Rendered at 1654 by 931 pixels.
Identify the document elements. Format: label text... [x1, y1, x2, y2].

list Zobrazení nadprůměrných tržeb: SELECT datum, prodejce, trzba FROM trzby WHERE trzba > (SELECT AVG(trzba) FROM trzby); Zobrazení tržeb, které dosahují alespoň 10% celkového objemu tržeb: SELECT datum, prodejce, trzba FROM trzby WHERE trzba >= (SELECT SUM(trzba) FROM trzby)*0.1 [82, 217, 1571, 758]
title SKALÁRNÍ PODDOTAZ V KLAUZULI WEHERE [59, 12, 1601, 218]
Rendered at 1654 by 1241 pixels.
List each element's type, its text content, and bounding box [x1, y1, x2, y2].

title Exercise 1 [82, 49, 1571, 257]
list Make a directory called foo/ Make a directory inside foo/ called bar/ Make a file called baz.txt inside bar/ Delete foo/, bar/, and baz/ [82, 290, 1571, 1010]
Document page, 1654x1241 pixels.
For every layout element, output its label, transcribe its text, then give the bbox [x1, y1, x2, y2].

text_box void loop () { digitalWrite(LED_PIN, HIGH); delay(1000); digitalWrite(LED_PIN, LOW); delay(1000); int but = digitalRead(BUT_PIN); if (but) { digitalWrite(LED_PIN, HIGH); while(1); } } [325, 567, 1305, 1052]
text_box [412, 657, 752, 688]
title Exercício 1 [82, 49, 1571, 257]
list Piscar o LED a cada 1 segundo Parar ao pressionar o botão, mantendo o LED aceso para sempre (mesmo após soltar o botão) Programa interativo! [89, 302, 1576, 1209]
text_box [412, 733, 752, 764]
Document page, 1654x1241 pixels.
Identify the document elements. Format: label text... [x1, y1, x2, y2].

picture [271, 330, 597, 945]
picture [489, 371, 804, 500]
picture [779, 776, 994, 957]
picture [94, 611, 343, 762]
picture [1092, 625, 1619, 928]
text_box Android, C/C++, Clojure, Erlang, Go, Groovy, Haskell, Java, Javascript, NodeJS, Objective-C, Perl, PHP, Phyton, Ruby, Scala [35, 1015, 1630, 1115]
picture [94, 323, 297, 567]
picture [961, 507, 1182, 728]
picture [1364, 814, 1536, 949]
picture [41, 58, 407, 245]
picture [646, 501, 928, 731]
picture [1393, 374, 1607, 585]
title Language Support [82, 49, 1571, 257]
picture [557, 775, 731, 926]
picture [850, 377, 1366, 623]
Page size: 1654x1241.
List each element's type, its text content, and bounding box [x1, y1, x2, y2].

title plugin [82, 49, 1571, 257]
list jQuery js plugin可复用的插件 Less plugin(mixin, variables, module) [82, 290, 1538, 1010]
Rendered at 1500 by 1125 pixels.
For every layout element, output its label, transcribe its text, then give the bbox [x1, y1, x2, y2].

- - -

DIRECTIVE — Rewrite the records, changing "pixels" to "px" and leaving everything else as it is.

ANSWER FOR THIS EXERCISE —
Rendered at 1654 by 931 px.
Identify the document elements. Format: label text... [x1, y1, x2, y2].

list Zobrazení nadprůměrných tržeb: SELECT datum, prodejce, trzba FROM trzby WHERE trzba > (SELECT AVG(trzba) FROM trzby); Zobrazení tržeb, které dosahují alespoň 10% celkového objemu tržeb: SELECT datum, prodejce, trzba FROM trzby WHERE trzba >= (SELECT SUM(trzba) FROM trzby)*0.1 [82, 217, 1571, 758]
title SKALÁRNÍ PODDOTAZ V KLAUZULI WEHERE [59, 12, 1601, 218]
Rendered at 1654 by 1241 px.
List each element's type, its text content, and bounding box [x1, y1, x2, y2].

title Exercise 1 [82, 49, 1571, 257]
list Make a directory called foo/ Make a directory inside foo/ called bar/ Make a file called baz.txt inside bar/ Delete foo/, bar/, and baz/ [82, 290, 1571, 1010]
Document page, 1654x1241 px.
For every layout element, output its label, transcribe its text, then give the bbox [x1, y1, x2, y2].

text_box void loop () { digitalWrite(LED_PIN, HIGH); delay(1000); digitalWrite(LED_PIN, LOW); delay(1000); int but = digitalRead(BUT_PIN); if (but) { digitalWrite(LED_PIN, HIGH); while(1); } } [325, 567, 1305, 1052]
text_box [412, 657, 752, 688]
title Exercício 1 [82, 49, 1571, 257]
list Piscar o LED a cada 1 segundo Parar ao pressionar o botão, mantendo o LED aceso para sempre (mesmo após soltar o botão) Programa interativo! [89, 302, 1576, 1209]
text_box [412, 733, 752, 764]
Document page, 1654x1241 px.
Identify the document elements. Format: label text... [x1, y1, x2, y2].

picture [271, 330, 597, 945]
picture [489, 371, 804, 500]
picture [779, 776, 994, 957]
picture [94, 611, 343, 762]
picture [1092, 625, 1619, 928]
text_box Android, C/C++, Clojure, Erlang, Go, Groovy, Haskell, Java, Javascript, NodeJS, Objective-C, Perl, PHP, Phyton, Ruby, Scala [35, 1015, 1630, 1115]
picture [94, 323, 297, 567]
picture [961, 507, 1182, 728]
picture [1364, 814, 1536, 949]
picture [41, 58, 407, 245]
picture [646, 501, 928, 731]
picture [1393, 374, 1607, 585]
title Language Support [82, 49, 1571, 257]
picture [557, 775, 731, 926]
picture [850, 377, 1366, 623]
Page size: 1654x1241.
List each element's type, its text content, and bounding box [x1, y1, x2, y2].

title plugin [82, 49, 1571, 257]
list jQuery js plugin可复用的插件 Less plugin(mixin, variables, module) [82, 290, 1538, 1010]
Rendered at 1500 by 1125 px.
For every layout element, output its label, transcribe its text, then give the bbox [x1, y1, x2, y2].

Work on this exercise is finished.